The task » Copy every line of the data in which the word "sulfide" occurs.

Input for this task »
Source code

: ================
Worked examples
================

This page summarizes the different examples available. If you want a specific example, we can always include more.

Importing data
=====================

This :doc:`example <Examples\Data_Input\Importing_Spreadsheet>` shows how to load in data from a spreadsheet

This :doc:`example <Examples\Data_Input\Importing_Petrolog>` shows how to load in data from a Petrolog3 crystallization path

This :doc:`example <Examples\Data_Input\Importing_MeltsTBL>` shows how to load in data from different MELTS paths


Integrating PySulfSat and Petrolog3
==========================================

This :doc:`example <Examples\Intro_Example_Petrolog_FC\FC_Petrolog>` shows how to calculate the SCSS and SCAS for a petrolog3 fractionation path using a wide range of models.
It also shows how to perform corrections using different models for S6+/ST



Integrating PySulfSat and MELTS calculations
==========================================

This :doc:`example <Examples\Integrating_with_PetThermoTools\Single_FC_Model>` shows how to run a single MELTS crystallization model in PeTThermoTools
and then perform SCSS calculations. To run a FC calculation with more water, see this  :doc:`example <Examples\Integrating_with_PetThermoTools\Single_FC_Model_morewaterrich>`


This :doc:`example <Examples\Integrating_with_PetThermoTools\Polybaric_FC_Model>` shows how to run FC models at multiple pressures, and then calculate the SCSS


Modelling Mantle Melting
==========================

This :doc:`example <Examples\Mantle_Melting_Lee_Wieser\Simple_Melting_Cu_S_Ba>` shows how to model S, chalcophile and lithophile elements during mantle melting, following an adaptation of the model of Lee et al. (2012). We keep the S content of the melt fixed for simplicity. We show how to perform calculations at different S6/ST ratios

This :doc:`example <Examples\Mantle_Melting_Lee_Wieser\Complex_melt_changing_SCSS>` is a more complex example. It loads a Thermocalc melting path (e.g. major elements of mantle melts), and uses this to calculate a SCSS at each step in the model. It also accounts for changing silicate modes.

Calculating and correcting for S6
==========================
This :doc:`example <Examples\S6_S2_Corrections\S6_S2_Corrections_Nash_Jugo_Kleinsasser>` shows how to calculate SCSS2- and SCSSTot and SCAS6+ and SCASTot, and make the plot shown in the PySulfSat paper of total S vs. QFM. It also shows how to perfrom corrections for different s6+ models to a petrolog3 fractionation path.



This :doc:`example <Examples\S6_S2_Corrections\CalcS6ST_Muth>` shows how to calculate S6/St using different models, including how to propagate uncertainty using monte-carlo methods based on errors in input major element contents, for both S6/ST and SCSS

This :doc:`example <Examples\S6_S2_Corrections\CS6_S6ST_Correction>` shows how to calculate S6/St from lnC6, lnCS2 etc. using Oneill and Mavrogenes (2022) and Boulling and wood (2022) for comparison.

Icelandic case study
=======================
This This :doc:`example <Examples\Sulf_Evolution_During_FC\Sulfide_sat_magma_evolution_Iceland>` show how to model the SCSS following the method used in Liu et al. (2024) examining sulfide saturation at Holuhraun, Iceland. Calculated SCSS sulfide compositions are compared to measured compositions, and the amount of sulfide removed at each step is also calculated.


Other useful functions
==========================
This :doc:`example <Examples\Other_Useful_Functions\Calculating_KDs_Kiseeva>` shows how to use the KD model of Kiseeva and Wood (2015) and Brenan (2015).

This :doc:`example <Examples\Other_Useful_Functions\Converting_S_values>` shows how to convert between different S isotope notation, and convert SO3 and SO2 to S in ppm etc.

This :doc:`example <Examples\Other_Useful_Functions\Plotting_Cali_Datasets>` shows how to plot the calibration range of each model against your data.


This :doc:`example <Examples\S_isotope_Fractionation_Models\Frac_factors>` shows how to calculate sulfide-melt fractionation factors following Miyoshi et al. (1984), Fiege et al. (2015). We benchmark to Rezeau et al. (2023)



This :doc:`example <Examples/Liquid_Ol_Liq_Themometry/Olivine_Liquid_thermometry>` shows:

Task response »
This This :doc:`example <Examples\Sulf_Evolution_During_FC\Sulfide_sat_magma_evolution_Iceland>` show how to model the SCSS following the method used in Liu et al. (2024) examining sulfide saturation at Holuhraun, Iceland. Calculated SCSS sulfide compositions are compared to measured compositions, and the amount of sulfide removed at each step is also calculated.
This :doc:`example <Examples\S_isotope_Fractionation_Models\Frac_factors>` shows how to calculate sulfide-melt fractionation factors following Miyoshi et al. (1984), Fiege et al. (2015). We benchmark to Rezeau et al. (2023)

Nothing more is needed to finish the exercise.